■ ASSIGNMENT
From the entries, copy each line that includes "reveals".

■ DATA SUPPLIED
╔══

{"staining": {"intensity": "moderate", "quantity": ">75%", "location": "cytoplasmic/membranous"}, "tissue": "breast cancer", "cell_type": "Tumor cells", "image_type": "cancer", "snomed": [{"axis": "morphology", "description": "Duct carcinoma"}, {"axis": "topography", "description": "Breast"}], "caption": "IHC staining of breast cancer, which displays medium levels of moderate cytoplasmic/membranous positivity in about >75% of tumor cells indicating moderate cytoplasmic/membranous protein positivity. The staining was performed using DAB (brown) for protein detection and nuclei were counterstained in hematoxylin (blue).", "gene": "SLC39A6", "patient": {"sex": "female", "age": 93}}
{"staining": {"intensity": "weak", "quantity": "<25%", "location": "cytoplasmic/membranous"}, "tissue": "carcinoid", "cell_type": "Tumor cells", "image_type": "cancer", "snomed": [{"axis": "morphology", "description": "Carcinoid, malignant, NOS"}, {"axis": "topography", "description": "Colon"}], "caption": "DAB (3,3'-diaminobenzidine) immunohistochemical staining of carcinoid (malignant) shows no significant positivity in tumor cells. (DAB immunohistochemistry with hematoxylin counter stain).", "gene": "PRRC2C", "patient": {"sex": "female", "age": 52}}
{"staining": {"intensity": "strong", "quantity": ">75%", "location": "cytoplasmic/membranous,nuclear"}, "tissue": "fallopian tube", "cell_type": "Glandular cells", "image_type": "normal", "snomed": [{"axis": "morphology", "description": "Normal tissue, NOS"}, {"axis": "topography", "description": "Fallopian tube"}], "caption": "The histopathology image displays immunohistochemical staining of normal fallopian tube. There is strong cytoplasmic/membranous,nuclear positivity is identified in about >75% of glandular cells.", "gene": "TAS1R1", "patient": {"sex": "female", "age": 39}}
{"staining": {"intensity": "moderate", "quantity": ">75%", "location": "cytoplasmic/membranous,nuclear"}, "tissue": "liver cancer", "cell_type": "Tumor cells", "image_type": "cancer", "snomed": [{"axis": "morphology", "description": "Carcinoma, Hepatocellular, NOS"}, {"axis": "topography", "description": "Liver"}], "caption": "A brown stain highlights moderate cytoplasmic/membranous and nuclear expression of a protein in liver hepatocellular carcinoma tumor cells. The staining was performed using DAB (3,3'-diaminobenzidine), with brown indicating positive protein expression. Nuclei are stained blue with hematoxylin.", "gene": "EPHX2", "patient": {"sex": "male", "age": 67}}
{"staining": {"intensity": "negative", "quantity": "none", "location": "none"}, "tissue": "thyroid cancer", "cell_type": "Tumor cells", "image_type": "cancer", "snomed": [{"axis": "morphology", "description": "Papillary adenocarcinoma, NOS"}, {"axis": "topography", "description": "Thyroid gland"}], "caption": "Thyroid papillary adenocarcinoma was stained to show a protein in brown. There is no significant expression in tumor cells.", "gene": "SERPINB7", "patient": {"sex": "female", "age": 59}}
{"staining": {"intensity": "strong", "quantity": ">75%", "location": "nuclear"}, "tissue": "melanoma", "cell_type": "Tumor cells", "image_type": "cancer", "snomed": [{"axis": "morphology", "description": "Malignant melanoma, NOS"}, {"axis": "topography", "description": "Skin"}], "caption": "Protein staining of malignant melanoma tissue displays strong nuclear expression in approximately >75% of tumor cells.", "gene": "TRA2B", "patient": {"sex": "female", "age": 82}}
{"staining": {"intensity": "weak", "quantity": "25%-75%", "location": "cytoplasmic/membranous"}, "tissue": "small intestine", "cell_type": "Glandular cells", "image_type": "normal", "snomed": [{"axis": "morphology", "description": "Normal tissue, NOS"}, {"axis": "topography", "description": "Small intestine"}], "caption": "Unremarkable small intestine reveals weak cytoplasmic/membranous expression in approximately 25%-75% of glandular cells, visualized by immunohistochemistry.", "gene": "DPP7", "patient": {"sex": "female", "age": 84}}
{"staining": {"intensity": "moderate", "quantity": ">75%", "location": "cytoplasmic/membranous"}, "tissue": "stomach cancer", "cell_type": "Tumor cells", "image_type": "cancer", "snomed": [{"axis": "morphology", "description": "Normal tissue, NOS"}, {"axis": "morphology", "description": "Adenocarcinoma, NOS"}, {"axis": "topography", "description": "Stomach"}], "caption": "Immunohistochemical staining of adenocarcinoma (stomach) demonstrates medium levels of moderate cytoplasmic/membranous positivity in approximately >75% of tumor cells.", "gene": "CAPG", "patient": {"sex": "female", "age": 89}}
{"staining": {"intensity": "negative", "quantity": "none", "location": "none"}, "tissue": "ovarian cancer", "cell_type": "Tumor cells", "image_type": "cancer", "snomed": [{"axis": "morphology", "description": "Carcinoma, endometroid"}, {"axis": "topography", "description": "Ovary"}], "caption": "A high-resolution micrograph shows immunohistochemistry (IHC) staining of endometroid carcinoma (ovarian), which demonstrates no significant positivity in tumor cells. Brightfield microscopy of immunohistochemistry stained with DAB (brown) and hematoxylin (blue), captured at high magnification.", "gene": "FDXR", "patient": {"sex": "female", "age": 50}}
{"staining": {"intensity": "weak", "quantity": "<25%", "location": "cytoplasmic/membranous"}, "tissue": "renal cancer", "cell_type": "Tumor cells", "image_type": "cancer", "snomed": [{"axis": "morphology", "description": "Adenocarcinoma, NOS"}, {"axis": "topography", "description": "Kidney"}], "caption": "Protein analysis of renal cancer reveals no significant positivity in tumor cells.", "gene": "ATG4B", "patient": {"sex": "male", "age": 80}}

╚══

■ SOLUTION TO THE EXERCISE
{"staining": {"intensity": "weak", "quantity": "25%-75%", "location": "cytoplasmic/membranous"}, "tissue": "small intestine", "cell_type": "Glandular cells", "image_type": "normal", "snomed": [{"axis": "morphology", "description": "Normal tissue, NOS"}, {"axis": "topography", "description": "Small intestine"}], "caption": "Unremarkable small intestine reveals weak cytoplasmic/membranous expression in approximately 25%-75% of glandular cells, visualized by immunohistochemistry.", "gene": "DPP7", "patient": {"sex": "female", "age": 84}}
{"staining": {"intensity": "weak", "quantity": "<25%", "location": "cytoplasmic/membranous"}, "tissue": "renal cancer", "cell_type": "Tumor cells", "image_type": "cancer", "snomed": [{"axis": "morphology", "description": "Adenocarcinoma, NOS"}, {"axis": "topography", "description": "Kidney"}], "caption": "Protein analysis of renal cancer reveals no significant positivity in tumor cells.", "gene": "ATG4B", "patient": {"sex": "male", "age": 80}}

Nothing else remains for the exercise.